**The data**
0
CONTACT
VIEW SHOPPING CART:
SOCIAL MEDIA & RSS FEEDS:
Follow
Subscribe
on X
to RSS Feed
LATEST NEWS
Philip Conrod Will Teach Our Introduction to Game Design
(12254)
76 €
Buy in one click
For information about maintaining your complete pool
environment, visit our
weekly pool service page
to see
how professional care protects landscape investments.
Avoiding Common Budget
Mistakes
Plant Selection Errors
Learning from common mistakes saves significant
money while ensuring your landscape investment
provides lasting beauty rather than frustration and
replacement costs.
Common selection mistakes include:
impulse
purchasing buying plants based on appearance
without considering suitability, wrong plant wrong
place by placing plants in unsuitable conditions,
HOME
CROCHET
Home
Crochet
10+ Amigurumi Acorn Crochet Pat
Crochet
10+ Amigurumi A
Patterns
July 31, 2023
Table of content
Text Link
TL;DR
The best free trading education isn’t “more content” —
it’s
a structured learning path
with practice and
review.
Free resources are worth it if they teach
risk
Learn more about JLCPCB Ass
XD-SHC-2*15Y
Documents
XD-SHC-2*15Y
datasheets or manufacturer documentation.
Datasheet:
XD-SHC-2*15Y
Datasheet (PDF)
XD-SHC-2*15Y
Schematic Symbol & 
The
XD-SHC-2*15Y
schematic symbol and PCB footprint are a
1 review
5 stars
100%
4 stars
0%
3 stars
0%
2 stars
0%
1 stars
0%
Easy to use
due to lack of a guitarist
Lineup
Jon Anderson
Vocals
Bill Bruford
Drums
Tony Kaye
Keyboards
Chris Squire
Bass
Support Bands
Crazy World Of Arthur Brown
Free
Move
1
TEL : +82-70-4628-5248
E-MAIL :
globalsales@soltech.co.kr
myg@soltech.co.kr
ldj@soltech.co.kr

**About this task**
Identify each line in the material that contains the word "plants", and copy those lines.

**Exercise result**
purchasing buying plants based on appearance
place by placing plants in unsuitable conditions,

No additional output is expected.